Find the lines below holding the word "information" and copy each of them.

#####

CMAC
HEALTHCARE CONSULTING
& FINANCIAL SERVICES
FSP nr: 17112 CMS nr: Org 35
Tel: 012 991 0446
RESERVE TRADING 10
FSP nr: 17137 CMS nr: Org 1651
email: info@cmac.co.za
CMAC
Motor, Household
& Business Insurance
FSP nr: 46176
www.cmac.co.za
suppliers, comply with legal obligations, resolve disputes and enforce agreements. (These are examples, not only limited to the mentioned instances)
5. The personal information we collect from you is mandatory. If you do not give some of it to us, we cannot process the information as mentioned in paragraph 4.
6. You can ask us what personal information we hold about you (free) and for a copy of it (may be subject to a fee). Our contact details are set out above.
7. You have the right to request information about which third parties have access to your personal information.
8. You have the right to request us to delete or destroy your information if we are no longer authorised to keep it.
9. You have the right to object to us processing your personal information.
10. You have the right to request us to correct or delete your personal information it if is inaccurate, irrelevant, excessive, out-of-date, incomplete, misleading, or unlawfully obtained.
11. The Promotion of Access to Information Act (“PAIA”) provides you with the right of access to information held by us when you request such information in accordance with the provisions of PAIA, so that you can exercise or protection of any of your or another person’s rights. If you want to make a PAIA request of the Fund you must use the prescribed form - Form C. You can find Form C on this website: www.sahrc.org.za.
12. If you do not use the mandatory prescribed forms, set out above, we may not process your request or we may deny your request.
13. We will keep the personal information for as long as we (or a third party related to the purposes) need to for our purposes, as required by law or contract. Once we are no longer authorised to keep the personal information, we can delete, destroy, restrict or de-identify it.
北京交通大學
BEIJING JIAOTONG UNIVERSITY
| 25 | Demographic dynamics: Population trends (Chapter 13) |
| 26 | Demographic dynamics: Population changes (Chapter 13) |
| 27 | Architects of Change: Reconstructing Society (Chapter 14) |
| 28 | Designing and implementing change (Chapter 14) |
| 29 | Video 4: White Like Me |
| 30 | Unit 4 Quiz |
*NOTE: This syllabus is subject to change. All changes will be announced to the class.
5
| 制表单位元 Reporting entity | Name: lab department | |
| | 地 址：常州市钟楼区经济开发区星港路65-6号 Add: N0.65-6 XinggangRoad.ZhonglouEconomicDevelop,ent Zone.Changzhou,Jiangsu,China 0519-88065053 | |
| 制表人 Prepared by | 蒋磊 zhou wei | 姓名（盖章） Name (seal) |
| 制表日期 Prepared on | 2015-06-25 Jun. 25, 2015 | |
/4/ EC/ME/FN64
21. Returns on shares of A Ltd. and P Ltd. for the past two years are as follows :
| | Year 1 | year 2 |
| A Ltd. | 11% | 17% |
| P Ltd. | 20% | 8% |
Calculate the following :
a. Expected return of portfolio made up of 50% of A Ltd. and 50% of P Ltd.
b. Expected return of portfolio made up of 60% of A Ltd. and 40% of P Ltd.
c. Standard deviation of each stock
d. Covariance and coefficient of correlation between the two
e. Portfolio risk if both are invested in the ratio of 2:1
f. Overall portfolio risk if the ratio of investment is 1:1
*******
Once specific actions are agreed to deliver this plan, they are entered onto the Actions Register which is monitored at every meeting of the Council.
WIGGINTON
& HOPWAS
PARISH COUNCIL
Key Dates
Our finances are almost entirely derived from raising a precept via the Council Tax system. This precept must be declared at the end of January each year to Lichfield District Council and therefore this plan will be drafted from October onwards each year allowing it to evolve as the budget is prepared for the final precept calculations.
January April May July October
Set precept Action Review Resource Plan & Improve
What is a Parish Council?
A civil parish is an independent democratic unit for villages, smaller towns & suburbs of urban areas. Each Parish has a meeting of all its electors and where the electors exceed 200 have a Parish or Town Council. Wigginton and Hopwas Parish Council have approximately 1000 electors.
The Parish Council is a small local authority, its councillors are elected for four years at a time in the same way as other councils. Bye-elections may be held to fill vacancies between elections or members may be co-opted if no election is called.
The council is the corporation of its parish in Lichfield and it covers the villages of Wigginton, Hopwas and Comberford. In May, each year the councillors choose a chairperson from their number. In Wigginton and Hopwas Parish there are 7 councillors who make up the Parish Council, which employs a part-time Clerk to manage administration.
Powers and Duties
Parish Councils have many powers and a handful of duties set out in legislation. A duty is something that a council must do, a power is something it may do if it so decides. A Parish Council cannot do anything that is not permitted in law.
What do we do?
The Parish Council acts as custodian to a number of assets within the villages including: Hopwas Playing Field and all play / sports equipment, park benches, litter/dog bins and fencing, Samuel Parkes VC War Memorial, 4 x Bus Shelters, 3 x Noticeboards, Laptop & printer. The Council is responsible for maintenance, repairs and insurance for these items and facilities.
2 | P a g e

#####

**RESULT OF THIS EXERCISE:**
5. The personal information we collect from you is mandatory. If you do not give some of it to us, we cannot process the information as mentioned in paragraph 4.
6. You can ask us what personal information we hold about you (free) and for a copy of it (may be subject to a fee). Our contact details are set out above.
7. You have the right to request information about which third parties have access to your personal information.
8. You have the right to request us to delete or destroy your information if we are no longer authorised to keep it.
9. You have the right to object to us processing your personal information.
10. You have the right to request us to correct or delete your personal information it if is inaccurate, irrelevant, excessive, out-of-date, incomplete, misleading, or unlawfully obtained.
11. The Promotion of Access to Information Act (“PAIA”) provides you with the right of access to information held by us when you request such information in accordance with the provisions of PAIA, so that you can exercise or protection of any of your or another person’s rights. If you want to make a PAIA request of the Fund you must use the prescribed form - Form C. You can find Form C on this website: www.sahrc.org.za.
13. We will keep the personal information for as long as we (or a third party related to the purposes) need to for our purposes, as required by law or contract. Once we are no longer authorised to keep the personal information, we can delete, destroy, restrict or de-identify it.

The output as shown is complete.